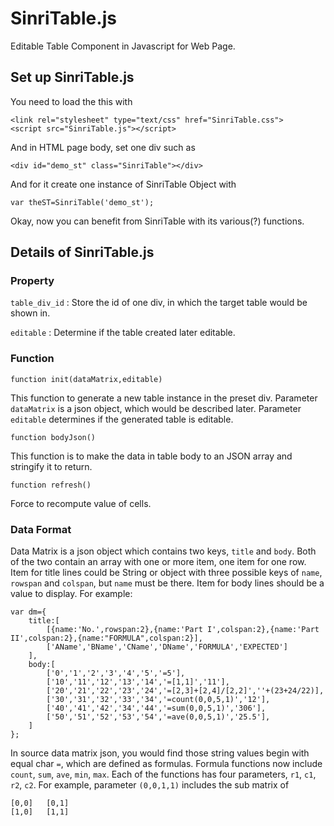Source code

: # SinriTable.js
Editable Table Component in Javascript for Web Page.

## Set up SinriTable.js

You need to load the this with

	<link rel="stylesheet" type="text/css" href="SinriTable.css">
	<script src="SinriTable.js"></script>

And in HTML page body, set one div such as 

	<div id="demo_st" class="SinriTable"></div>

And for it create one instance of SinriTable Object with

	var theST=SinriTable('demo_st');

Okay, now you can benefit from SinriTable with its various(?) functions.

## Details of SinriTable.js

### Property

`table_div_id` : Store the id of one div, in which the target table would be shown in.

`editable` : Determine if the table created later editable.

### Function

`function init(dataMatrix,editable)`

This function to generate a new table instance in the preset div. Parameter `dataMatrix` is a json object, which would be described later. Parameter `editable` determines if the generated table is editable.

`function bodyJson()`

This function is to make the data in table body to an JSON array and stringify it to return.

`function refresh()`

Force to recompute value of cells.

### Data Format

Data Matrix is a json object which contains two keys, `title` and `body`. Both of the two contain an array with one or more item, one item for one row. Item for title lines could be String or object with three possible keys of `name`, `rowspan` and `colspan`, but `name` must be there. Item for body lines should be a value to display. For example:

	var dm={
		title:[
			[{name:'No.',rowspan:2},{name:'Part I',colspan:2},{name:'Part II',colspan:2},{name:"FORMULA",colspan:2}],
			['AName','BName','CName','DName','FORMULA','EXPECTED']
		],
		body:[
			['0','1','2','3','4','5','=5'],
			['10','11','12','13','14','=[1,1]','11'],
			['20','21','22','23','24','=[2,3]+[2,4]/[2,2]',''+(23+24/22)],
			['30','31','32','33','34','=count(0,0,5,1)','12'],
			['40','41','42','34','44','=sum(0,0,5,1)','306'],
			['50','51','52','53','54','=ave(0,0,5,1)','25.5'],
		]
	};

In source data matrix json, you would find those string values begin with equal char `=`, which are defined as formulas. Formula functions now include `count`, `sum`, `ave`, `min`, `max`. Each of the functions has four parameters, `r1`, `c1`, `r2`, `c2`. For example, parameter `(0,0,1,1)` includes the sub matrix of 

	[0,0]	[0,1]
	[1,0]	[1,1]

☆ ☆ ☆ ☆

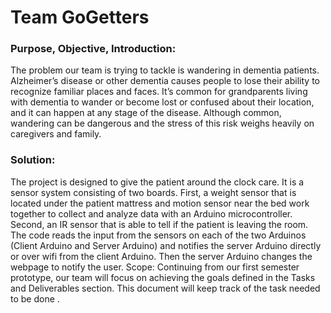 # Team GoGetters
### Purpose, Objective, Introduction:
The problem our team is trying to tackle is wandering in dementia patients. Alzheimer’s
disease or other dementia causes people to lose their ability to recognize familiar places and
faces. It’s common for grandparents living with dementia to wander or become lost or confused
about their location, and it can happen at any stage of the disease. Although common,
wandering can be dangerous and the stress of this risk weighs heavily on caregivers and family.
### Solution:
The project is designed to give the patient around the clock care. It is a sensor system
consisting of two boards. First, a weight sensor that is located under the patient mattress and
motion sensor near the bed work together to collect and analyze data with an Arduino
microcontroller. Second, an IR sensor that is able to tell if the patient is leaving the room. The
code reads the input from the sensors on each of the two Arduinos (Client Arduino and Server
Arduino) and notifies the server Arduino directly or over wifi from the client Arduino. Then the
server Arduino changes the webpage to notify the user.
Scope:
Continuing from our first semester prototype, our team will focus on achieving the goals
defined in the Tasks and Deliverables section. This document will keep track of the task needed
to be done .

☆ ☆ ☆ ☆

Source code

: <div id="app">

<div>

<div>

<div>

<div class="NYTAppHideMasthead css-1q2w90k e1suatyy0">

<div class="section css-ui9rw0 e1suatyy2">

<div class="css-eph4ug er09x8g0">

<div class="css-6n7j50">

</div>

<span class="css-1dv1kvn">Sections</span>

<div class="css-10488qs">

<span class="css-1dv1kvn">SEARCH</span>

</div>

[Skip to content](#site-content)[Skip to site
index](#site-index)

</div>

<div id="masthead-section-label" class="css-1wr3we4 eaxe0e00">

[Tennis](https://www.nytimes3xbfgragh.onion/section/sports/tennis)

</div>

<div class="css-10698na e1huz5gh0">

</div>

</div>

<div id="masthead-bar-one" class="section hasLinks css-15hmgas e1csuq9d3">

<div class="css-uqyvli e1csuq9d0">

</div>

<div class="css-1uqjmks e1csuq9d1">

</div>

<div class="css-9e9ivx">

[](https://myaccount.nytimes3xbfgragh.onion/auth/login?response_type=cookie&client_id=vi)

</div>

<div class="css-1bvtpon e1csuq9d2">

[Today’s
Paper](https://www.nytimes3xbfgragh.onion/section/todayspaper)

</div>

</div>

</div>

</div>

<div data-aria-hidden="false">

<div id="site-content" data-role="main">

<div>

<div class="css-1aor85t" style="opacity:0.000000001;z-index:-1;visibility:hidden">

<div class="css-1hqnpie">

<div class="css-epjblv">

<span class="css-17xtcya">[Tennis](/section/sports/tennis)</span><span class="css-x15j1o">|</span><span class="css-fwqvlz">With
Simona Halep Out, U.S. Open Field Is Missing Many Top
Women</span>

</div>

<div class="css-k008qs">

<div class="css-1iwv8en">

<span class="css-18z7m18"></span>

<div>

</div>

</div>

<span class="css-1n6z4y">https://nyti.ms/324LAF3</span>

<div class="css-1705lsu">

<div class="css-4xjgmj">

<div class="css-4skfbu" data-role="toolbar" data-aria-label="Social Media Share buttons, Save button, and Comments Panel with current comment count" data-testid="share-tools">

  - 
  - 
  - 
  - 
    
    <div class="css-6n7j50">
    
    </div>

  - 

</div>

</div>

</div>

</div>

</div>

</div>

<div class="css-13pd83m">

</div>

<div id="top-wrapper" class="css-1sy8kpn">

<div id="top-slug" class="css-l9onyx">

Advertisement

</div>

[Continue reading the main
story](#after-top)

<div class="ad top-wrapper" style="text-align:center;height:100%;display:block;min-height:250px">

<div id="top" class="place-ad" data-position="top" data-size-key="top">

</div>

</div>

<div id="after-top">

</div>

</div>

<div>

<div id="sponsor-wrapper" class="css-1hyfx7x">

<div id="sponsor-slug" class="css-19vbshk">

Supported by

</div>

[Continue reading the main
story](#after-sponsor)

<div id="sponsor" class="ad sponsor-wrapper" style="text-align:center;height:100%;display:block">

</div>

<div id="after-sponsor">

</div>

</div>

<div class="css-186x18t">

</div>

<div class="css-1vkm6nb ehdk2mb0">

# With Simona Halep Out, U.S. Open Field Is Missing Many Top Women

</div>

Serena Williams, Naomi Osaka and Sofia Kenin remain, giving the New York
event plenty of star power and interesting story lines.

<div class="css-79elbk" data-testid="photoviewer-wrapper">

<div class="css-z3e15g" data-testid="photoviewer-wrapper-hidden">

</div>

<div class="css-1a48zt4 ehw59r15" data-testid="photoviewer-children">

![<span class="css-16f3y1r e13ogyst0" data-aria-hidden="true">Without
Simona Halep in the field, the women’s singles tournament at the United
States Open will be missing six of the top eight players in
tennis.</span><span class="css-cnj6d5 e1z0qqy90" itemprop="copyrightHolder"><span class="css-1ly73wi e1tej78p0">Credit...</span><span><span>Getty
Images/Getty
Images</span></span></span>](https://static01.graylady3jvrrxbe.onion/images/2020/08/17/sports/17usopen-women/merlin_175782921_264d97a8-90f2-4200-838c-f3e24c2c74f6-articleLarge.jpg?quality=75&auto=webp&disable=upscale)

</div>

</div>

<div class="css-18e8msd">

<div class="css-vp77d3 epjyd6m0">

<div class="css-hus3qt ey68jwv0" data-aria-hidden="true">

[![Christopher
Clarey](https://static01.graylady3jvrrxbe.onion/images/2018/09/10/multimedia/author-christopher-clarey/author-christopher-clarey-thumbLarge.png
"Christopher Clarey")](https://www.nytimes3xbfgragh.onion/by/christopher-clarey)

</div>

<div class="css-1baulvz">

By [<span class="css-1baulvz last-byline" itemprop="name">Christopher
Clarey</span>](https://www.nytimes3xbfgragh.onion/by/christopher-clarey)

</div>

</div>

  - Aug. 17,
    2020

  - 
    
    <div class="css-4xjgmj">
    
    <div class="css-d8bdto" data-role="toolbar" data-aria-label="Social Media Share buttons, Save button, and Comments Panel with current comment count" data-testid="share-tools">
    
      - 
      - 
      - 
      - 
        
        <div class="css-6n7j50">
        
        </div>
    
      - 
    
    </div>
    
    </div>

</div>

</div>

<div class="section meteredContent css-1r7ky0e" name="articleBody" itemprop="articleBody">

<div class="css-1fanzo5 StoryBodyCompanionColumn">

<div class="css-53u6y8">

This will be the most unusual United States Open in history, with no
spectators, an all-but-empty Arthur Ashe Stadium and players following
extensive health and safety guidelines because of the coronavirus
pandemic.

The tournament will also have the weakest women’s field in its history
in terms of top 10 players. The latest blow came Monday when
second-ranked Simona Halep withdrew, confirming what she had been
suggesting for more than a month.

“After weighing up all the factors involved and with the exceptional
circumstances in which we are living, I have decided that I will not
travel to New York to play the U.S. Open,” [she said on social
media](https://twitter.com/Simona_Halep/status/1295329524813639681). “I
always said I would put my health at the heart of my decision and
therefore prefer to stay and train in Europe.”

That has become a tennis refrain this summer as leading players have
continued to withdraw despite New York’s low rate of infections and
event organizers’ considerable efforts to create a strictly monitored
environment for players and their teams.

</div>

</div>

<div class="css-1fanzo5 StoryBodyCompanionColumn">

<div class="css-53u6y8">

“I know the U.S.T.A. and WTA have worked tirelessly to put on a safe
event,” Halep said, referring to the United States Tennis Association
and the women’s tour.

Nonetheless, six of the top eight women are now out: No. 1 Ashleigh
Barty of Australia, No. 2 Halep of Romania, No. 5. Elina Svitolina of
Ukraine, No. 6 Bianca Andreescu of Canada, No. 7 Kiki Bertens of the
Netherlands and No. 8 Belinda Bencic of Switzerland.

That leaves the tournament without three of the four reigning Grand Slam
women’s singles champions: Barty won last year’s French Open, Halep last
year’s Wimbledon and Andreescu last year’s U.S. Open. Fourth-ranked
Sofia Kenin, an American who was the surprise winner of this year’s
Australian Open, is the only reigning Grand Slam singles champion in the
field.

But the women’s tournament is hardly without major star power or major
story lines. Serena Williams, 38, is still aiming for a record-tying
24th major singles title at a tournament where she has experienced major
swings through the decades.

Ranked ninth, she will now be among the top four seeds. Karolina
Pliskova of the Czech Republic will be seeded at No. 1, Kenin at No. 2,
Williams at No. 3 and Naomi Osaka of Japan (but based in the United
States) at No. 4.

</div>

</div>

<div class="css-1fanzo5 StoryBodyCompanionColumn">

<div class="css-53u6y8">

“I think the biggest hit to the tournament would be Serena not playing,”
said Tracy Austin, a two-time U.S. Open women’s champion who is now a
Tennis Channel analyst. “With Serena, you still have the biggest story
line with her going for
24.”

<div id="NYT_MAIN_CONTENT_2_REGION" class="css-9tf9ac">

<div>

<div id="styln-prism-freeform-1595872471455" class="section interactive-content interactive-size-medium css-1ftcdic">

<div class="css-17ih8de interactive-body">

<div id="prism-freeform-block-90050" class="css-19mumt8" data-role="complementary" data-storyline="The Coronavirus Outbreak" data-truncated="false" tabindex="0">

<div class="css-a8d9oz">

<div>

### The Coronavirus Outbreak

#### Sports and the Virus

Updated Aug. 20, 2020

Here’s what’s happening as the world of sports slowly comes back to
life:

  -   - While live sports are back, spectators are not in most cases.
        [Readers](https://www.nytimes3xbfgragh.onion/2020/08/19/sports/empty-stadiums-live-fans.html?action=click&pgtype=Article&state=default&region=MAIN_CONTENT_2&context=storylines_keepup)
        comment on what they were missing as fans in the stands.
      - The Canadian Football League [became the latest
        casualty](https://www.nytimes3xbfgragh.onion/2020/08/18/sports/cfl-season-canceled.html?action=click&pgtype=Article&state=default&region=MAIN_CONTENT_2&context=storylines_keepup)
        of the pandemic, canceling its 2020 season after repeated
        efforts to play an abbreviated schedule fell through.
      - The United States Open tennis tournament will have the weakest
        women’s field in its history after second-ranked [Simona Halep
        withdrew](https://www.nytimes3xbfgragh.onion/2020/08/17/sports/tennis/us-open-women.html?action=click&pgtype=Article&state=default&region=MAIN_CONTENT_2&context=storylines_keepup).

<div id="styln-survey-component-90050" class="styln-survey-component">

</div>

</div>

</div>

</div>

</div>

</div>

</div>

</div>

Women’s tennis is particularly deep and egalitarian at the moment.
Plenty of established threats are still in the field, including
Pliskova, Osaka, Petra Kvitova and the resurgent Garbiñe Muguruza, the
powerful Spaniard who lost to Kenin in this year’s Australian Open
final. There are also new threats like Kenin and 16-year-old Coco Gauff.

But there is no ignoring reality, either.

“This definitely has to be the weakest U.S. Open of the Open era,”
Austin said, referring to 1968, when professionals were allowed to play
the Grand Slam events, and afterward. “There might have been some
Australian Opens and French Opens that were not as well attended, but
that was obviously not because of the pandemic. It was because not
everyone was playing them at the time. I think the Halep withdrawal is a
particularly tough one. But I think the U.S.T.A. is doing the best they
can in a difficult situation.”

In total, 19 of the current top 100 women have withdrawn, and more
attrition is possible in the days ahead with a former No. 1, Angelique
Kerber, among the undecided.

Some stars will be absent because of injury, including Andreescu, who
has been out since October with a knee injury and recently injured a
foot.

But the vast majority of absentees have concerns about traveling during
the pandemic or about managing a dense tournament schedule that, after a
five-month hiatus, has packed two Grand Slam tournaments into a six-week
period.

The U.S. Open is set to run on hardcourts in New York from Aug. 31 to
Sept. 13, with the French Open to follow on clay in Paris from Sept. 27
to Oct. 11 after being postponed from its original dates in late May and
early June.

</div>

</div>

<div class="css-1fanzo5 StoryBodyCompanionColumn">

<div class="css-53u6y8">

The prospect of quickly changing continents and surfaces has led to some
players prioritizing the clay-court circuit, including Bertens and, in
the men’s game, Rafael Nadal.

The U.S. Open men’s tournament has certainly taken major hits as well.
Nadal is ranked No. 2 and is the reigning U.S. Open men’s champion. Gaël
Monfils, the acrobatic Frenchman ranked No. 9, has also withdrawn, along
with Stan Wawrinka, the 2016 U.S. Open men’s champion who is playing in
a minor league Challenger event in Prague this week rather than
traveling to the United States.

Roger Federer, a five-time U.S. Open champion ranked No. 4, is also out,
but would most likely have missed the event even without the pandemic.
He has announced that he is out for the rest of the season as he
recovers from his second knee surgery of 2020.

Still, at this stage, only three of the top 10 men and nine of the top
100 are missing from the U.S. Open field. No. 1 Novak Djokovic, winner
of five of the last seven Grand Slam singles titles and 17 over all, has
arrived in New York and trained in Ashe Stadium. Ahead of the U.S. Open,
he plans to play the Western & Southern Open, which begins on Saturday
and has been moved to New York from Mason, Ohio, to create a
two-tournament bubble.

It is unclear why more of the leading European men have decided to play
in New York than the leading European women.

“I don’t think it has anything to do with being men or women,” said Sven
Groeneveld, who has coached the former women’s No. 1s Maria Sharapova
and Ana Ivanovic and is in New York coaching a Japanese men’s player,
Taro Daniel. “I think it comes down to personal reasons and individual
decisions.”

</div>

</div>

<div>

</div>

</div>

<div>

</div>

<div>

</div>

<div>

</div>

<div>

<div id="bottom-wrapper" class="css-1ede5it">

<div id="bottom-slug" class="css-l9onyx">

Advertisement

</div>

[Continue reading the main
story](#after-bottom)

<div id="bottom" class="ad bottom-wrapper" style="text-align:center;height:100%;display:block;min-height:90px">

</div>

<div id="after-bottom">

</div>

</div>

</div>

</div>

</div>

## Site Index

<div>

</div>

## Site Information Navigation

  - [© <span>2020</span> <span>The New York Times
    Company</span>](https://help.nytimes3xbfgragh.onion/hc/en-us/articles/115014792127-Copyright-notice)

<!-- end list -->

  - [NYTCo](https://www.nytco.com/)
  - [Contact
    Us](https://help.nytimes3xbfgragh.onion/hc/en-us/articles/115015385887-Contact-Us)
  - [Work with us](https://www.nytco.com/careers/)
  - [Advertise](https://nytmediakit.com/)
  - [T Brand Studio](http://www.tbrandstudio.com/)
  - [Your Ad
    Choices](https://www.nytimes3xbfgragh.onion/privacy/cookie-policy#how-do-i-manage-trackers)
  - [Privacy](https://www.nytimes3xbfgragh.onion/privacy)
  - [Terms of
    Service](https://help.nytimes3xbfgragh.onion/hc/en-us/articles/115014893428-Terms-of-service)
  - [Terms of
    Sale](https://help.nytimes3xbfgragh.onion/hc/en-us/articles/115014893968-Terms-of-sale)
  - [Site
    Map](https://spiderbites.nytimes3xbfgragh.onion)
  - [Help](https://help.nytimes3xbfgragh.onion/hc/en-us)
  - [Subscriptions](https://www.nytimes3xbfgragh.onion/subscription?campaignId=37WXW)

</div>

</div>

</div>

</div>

☆ ☆ ☆ ☆

> **ASSIGNMENT**
Work out the number of lines above that include the string "United" and write only that number.

> **RESPONSE AREA**
6